The aging of our population and increased life span also increases the risk for tooth breakdown. Exposed root surfaces, more common as we age, are softer than enamel and therefore more cavity prone. Teeth are enduring eight and nine decades of chewing forces, thus making them more subject to wear, fracture and decay. Extensive prior dental work can result in weaker teeth, without adequate tooth structure to support needed restorations. Individuals who have multiple areas of decay, large fillings, or have lost teeth in the past due to lack of tooth structure are at higher risk for future breakdown. These individuals may need further investigation to eliminate the cause of their susceptibility, including dietary monitoring, salivary flow examination, and acid level monitoring.
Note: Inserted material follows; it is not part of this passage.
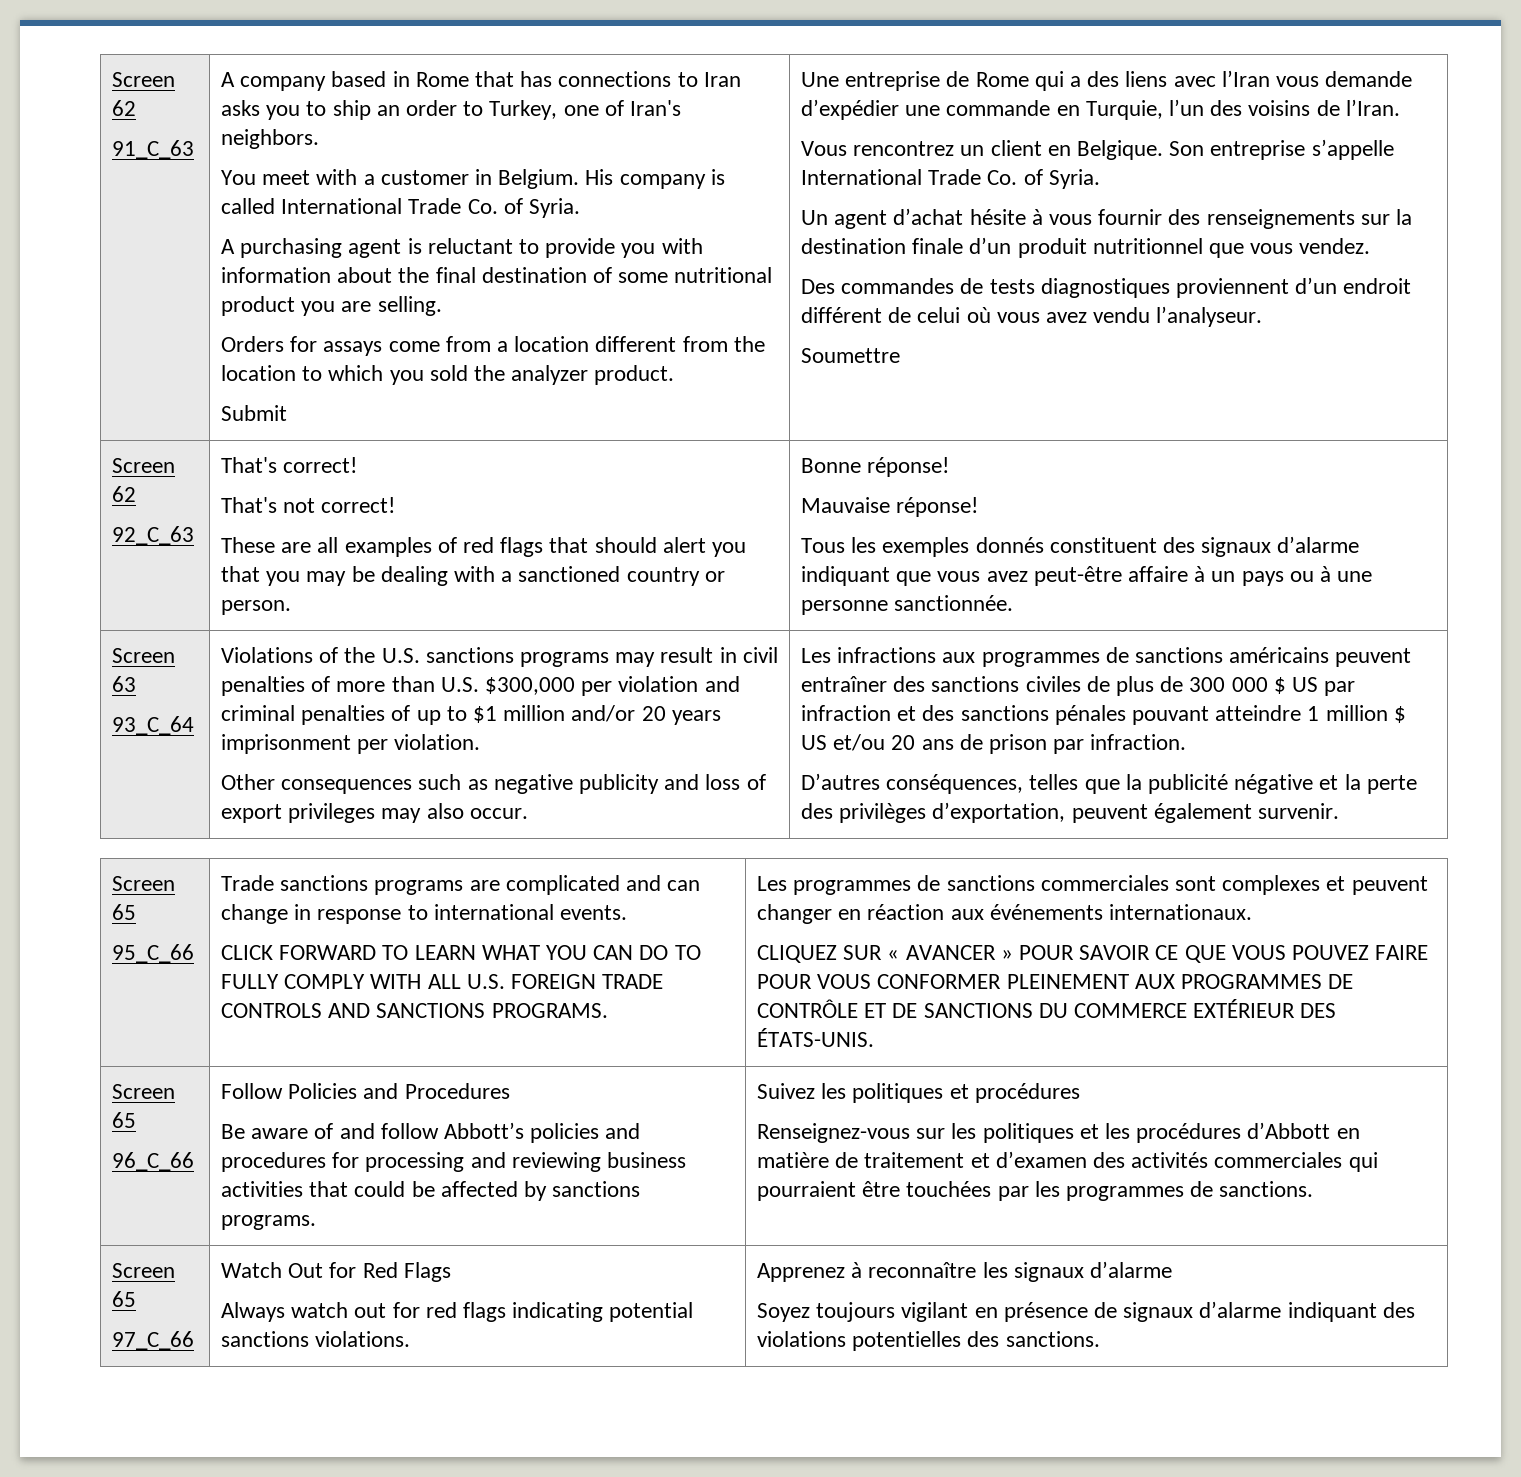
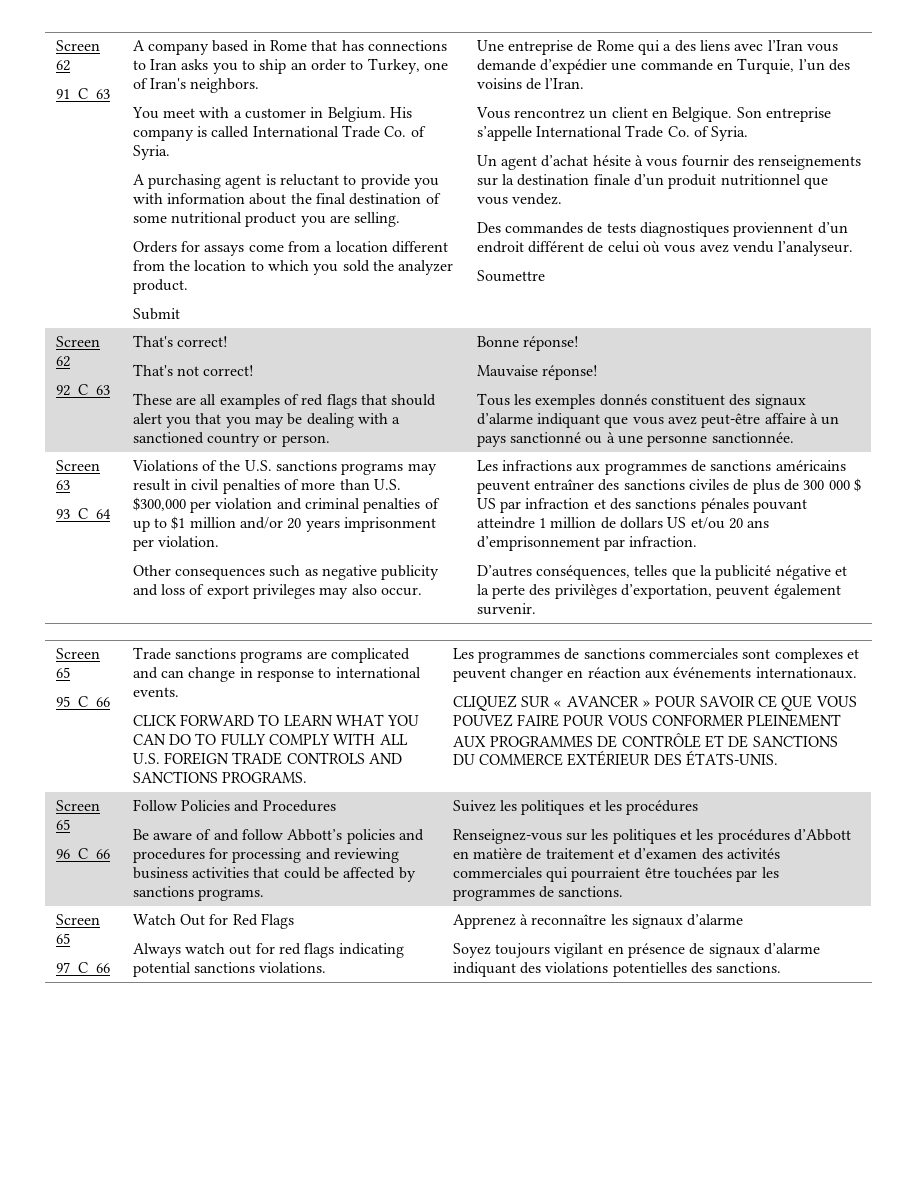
(1284, 578) none -> [509,432,581,443] sanctionné
[1393,706,1406,723] $ -> [600,517,663,529] de dollars
[959,734,1047,754] de prison -> [476,536,600,551] d’emprisonnement
(969, 1091) none -> [604,800,622,811] les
Biomechanical risk reduction
Once the risk level is known, a Kois-trained dentist will determine why the risk is elevated and develop a plan for eliminating or reducing the factors that may result in continued breakdown. Prevention of future decay may be accomplished by using the most effective forms of fluoride or anti-bacterial rinses. When consumption of sugary foods, soft drinks or other acidic beverages contributes to risk, dietary counseling and modification may be indicated. Management of systemic problems can be coordinated with an individual’s physician.
When decisions are made to restore teeth, the biomechanical risk is minimized by conserving, or keeping, as much tooth structure as possible. Many new materials and techniques can be quite conservative. This minimizes trauma to the nerve inside the tooth, decreasing the chance that the tooth will need root canal treatment in the future. Sometimes, despite the best that dentistry has to offer, a tooth will simply be too weak to predictably restore and is best removed. Fortunately, dental implants offer a reliable replacement for missing teeth as they do not decay and can be part of a strategy to reduce the risk of future problems.